▸ **TASK GOAL**: Could you write out the material again from its start down through the line containing "in uw huis te garanderen.", renaming "Mixte" to "Mixed" and leaving everything else unchanged?

--- TASK MATERIAL Enclosed Below ---

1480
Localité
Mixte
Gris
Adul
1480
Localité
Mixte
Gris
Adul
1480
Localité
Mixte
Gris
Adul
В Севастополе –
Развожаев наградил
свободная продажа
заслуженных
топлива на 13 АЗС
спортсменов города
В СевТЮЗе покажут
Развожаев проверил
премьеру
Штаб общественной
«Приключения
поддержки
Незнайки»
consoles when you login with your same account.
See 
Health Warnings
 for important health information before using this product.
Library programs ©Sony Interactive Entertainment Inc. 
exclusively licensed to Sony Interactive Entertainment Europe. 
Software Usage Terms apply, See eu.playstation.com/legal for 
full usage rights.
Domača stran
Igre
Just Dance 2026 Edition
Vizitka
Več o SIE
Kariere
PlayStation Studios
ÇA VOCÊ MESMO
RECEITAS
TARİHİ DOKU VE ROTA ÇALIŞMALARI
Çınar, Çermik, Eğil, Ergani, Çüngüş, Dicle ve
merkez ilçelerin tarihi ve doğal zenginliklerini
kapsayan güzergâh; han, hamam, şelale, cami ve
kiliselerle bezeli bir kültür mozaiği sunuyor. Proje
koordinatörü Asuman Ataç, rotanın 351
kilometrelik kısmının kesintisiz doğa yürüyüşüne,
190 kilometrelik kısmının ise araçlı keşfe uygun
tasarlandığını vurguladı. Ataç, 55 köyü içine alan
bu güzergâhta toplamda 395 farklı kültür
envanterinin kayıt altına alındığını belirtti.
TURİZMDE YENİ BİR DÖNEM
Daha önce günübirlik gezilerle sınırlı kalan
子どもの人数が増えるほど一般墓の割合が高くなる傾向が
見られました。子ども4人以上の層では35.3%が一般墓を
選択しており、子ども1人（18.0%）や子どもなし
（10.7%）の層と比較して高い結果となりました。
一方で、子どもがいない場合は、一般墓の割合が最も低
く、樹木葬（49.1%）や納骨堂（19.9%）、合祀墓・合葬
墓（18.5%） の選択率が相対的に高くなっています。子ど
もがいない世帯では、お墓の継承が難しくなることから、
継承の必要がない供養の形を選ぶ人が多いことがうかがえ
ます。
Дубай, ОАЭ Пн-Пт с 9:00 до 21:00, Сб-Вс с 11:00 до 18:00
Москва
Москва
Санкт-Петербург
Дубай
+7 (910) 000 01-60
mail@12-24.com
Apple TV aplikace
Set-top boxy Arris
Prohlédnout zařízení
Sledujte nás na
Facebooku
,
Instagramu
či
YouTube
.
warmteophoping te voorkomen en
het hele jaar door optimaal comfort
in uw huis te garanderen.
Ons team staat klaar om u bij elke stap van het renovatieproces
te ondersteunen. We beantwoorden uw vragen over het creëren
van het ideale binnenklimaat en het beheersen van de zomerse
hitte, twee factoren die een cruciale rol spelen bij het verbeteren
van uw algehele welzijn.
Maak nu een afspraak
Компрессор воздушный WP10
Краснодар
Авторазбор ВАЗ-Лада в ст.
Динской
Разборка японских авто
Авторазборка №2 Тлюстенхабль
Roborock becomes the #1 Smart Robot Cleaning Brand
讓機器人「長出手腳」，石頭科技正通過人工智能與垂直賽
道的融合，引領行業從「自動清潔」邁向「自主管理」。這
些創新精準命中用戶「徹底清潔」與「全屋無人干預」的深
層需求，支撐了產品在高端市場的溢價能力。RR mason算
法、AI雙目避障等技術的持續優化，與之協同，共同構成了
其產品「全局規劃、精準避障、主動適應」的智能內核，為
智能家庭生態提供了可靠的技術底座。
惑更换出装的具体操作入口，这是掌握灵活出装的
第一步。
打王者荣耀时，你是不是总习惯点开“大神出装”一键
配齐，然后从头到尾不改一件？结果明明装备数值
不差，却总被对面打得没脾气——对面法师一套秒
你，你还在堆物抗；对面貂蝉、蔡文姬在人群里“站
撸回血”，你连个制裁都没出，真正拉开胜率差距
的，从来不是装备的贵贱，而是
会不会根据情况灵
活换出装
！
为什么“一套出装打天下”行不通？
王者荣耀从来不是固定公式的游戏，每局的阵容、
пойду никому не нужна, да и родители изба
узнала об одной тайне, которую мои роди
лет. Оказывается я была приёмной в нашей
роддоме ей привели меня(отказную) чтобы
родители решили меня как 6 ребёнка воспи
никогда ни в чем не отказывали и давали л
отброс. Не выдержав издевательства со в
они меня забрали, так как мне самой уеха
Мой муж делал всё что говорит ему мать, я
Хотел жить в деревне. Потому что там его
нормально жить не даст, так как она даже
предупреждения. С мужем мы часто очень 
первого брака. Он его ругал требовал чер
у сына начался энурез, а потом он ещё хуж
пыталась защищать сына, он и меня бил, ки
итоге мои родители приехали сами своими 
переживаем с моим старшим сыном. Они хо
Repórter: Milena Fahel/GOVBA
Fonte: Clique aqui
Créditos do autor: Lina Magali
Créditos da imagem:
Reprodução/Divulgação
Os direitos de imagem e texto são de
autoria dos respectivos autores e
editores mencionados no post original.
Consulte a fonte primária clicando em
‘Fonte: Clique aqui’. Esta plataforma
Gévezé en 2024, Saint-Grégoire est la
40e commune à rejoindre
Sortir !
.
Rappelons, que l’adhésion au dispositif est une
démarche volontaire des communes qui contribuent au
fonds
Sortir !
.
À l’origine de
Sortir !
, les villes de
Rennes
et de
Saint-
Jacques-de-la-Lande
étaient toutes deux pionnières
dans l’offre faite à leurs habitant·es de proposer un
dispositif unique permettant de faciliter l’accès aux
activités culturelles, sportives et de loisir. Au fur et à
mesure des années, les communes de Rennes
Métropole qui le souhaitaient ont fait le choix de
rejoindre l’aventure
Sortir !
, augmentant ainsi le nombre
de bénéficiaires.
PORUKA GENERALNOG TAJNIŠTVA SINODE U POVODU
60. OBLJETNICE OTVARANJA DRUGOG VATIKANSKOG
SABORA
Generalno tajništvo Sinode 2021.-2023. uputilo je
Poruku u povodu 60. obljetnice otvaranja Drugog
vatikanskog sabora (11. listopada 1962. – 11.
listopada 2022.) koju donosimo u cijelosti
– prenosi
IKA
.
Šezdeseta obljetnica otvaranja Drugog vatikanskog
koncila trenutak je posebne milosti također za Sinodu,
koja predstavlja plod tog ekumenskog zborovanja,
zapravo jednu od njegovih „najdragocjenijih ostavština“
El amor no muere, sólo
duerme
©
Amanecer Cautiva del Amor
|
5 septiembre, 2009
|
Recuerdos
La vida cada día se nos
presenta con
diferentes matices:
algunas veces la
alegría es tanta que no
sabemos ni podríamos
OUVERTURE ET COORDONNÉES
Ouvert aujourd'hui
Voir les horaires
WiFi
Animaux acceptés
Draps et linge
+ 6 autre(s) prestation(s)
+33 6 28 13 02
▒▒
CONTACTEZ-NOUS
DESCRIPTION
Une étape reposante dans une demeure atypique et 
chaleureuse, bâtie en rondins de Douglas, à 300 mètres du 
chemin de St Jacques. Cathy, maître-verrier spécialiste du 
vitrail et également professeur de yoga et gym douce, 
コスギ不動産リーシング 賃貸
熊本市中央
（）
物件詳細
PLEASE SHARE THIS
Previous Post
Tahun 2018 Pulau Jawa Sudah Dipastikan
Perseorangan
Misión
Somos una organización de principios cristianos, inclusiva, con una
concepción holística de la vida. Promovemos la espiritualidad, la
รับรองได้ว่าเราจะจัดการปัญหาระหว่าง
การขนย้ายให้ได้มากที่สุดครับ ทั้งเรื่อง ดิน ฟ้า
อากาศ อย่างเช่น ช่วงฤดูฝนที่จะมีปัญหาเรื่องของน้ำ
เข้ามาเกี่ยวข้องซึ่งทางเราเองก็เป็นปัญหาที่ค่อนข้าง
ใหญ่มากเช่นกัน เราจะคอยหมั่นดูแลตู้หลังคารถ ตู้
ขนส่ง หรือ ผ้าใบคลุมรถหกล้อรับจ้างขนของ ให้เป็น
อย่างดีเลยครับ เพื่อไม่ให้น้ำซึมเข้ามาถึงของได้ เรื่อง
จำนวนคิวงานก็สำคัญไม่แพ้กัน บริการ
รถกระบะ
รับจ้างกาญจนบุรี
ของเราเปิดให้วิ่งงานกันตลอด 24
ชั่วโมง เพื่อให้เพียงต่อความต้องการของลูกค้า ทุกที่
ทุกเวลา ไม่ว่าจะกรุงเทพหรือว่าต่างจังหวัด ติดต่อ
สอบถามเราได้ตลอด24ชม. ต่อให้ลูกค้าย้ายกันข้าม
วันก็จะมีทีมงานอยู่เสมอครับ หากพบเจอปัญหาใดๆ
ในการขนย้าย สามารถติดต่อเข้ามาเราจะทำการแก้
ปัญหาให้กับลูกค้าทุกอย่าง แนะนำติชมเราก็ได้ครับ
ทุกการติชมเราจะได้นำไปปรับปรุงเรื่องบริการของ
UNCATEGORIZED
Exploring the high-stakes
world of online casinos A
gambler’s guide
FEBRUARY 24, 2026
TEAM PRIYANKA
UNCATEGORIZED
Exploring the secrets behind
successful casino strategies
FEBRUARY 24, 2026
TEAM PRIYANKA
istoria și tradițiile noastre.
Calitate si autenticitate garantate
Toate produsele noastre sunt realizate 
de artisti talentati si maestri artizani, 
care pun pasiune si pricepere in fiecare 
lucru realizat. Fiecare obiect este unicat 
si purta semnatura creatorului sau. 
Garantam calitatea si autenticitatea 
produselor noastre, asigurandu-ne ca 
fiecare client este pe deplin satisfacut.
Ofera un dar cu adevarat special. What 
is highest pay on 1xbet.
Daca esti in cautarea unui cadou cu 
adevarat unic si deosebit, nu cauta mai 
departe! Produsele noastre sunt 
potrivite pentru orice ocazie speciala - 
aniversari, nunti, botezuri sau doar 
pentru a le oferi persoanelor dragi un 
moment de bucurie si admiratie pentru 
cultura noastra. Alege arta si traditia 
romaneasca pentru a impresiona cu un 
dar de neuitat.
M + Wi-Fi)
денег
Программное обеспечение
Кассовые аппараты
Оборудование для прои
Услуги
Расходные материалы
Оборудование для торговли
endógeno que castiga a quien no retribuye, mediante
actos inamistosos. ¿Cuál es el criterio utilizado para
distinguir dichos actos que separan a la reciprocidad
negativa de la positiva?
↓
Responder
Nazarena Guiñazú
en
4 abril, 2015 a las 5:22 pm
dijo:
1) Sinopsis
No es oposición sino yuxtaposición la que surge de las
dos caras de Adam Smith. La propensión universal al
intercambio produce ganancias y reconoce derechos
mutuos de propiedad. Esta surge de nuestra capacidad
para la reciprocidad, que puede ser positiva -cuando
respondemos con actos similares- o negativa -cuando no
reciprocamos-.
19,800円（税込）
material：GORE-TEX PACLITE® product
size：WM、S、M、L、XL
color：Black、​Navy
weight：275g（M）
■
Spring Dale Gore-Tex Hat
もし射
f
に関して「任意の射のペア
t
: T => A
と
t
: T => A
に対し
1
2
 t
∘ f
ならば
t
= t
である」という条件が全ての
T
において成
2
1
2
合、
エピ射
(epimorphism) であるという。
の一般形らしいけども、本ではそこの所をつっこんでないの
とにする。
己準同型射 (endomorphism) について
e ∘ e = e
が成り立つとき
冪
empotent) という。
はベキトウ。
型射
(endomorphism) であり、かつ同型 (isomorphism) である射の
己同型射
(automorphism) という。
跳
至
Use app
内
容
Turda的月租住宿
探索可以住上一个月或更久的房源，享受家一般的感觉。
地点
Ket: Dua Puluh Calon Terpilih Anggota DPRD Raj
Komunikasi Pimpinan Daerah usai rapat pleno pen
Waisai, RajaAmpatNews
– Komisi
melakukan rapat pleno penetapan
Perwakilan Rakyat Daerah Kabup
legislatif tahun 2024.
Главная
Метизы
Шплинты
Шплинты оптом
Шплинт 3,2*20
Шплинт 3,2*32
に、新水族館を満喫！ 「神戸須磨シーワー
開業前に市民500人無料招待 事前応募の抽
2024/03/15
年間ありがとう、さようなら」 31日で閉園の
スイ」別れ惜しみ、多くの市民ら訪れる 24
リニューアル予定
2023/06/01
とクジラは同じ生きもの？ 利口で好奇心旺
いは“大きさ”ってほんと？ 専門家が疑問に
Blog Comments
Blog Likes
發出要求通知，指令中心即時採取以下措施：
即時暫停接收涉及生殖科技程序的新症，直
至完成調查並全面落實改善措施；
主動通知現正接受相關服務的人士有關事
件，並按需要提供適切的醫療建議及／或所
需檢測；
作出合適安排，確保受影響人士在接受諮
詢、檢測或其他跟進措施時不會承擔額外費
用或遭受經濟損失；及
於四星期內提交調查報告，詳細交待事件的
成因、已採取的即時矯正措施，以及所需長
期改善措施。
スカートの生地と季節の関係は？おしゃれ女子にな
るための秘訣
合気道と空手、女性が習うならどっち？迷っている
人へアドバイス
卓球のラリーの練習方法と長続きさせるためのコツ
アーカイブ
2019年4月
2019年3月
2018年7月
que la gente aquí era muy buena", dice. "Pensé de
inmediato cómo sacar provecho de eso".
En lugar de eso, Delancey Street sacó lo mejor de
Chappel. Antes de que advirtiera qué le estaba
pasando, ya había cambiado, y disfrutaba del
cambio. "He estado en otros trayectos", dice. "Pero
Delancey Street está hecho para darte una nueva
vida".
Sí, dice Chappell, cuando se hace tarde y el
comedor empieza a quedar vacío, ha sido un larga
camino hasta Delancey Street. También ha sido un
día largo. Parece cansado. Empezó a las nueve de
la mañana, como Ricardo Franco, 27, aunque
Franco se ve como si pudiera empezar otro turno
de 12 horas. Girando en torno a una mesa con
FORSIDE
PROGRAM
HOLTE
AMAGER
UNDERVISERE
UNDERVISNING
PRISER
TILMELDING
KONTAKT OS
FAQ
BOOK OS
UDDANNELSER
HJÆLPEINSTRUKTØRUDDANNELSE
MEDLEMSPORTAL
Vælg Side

--- End of Enclosed TASK MATERIAL ---

▸ **RESPONSE AREA**:
1480
Localité
Mixed
Gris
Adul
1480
Localité
Mixed
Gris
Adul
1480
Localité
Mixed
Gris
Adul
В Севастополе –
Развожаев наградил
свободная продажа
заслуженных
топлива на 13 АЗС
спортсменов города
В СевТЮЗе покажут
Развожаев проверил
премьеру
Штаб общественной
«Приключения
поддержки
Незнайки»
consoles when you login with your same account.
See 
Health Warnings
 for important health information before using this product.
Library programs ©Sony Interactive Entertainment Inc. 
exclusively licensed to Sony Interactive Entertainment Europe. 
Software Usage Terms apply, See eu.playstation.com/legal for 
full usage rights.
Domača stran
Igre
Just Dance 2026 Edition
Vizitka
Več o SIE
Kariere
PlayStation Studios
ÇA VOCÊ MESMO
RECEITAS
TARİHİ DOKU VE ROTA ÇALIŞMALARI
Çınar, Çermik, Eğil, Ergani, Çüngüş, Dicle ve
merkez ilçelerin tarihi ve doğal zenginliklerini
kapsayan güzergâh; han, hamam, şelale, cami ve
kiliselerle bezeli bir kültür mozaiği sunuyor. Proje
koordinatörü Asuman Ataç, rotanın 351
kilometrelik kısmının kesintisiz doğa yürüyüşüne,
190 kilometrelik kısmının ise araçlı keşfe uygun
tasarlandığını vurguladı. Ataç, 55 köyü içine alan
bu güzergâhta toplamda 395 farklı kültür
envanterinin kayıt altına alındığını belirtti.
TURİZMDE YENİ BİR DÖNEM
Daha önce günübirlik gezilerle sınırlı kalan
子どもの人数が増えるほど一般墓の割合が高くなる傾向が
見られました。子ども4人以上の層では35.3%が一般墓を
選択しており、子ども1人（18.0%）や子どもなし
（10.7%）の層と比較して高い結果となりました。
一方で、子どもがいない場合は、一般墓の割合が最も低
く、樹木葬（49.1%）や納骨堂（19.9%）、合祀墓・合葬
墓（18.5%） の選択率が相対的に高くなっています。子ど
もがいない世帯では、お墓の継承が難しくなることから、
継承の必要がない供養の形を選ぶ人が多いことがうかがえ
ます。
Дубай, ОАЭ Пн-Пт с 9:00 до 21:00, Сб-Вс с 11:00 до 18:00
Москва
Москва
Санкт-Петербург
Дубай
+7 (910) 000 01-60
mail@12-24.com
Apple TV aplikace
Set-top boxy Arris
Prohlédnout zařízení
Sledujte nás na
Facebooku
,
Instagramu
či
YouTube
.
warmteophoping te voorkomen en
het hele jaar door optimaal comfort
in uw huis te garanderen.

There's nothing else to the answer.